Each of these tasks is carried out by a separate condition defining a transition from the Ground state to the Waiting state. The first of these transitions is defined by the get_rpcAgent_name condition:

$num = numElements(&$pollFdnSet);
$count = 1;
while( $count <= $num))
{
    $numstr = AsnToStr($count,TRUE);
    $dn = Extract(&$pollFdnSet,$numstr);
    $dn1 = Extract(&$dn,"distinguishedName");
    $dnstr = AsnToStr($dn1,TRUE);
    $res = AnyStr($dnstr,"RPC");
    if ($res = TRUE)
    {
        $dn2 = Extract(&$dn1,"3");
        $dn3 = Extract(&$dn2,"1");
        $hostname = Extract(&$dn3,"attributeValue");
        $rpc_dn = 
appendRdn($dn,"/agentId=\"ping-reach\"{}");
        $count = $num+1;
    }
    $count = $count+1;
}
false;

Using the RCL numElements() function, the first statement in the condition determines how many managed objects are configured for this device. This information is passed to the request in the $pollFdnSet variable when the request is launched against a target device in the Network Views. The condition then uses a WHILE loop to examine the distinguished name (FDN) pointing to each such object to determine if the device is manageable via RPC. If the device is manageable by RPC, the RPC proxy table for the device (which "contains" under it the various RPC agent attribute groups supported by that device) will be represented in the $pollFdnSet.

The Boolean variable $res is set to true if the device does support RPC, false otherwise. This condition is followed in the template by a transition defined by the check_for_rpc condition. If $res is false, that condition causes a transition to the Error state.

_Directions for this task_: Copy the stretch of the RPC passage from "Each of these" through "while( $count <= $num))", but swap "Waiting state" for "Idle state". The data after this has no connection to the RPC passage.

_Dataset records_:
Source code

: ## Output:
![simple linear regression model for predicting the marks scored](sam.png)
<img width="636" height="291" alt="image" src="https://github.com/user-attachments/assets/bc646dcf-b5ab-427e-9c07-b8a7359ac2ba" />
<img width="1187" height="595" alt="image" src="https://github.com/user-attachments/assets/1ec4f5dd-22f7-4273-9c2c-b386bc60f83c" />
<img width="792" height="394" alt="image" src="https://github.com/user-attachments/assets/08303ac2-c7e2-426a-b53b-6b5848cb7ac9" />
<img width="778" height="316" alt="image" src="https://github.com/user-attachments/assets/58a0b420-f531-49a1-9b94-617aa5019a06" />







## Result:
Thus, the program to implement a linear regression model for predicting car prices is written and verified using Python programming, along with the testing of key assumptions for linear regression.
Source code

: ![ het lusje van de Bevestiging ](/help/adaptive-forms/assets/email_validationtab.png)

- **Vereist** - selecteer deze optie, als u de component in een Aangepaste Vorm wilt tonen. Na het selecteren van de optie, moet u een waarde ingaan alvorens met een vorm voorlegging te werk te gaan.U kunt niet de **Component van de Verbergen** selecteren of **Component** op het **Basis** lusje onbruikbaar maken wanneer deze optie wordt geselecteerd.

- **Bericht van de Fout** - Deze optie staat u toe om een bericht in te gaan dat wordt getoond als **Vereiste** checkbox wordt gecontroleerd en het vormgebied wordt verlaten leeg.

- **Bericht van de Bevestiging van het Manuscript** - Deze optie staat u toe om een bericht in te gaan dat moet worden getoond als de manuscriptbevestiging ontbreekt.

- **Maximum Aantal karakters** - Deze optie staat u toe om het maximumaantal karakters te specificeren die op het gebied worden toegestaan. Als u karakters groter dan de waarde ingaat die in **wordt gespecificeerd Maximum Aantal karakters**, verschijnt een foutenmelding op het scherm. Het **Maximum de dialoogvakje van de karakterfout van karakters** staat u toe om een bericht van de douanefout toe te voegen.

_Reply to the exercise_:
Each of these tasks is carried out by a separate condition defining a transition from the Ground state to the Idle state. The first of these transitions is defined by the get_rpcAgent_name condition:

$num = numElements(&$pollFdnSet);
$count = 1;
while( $count <= $num))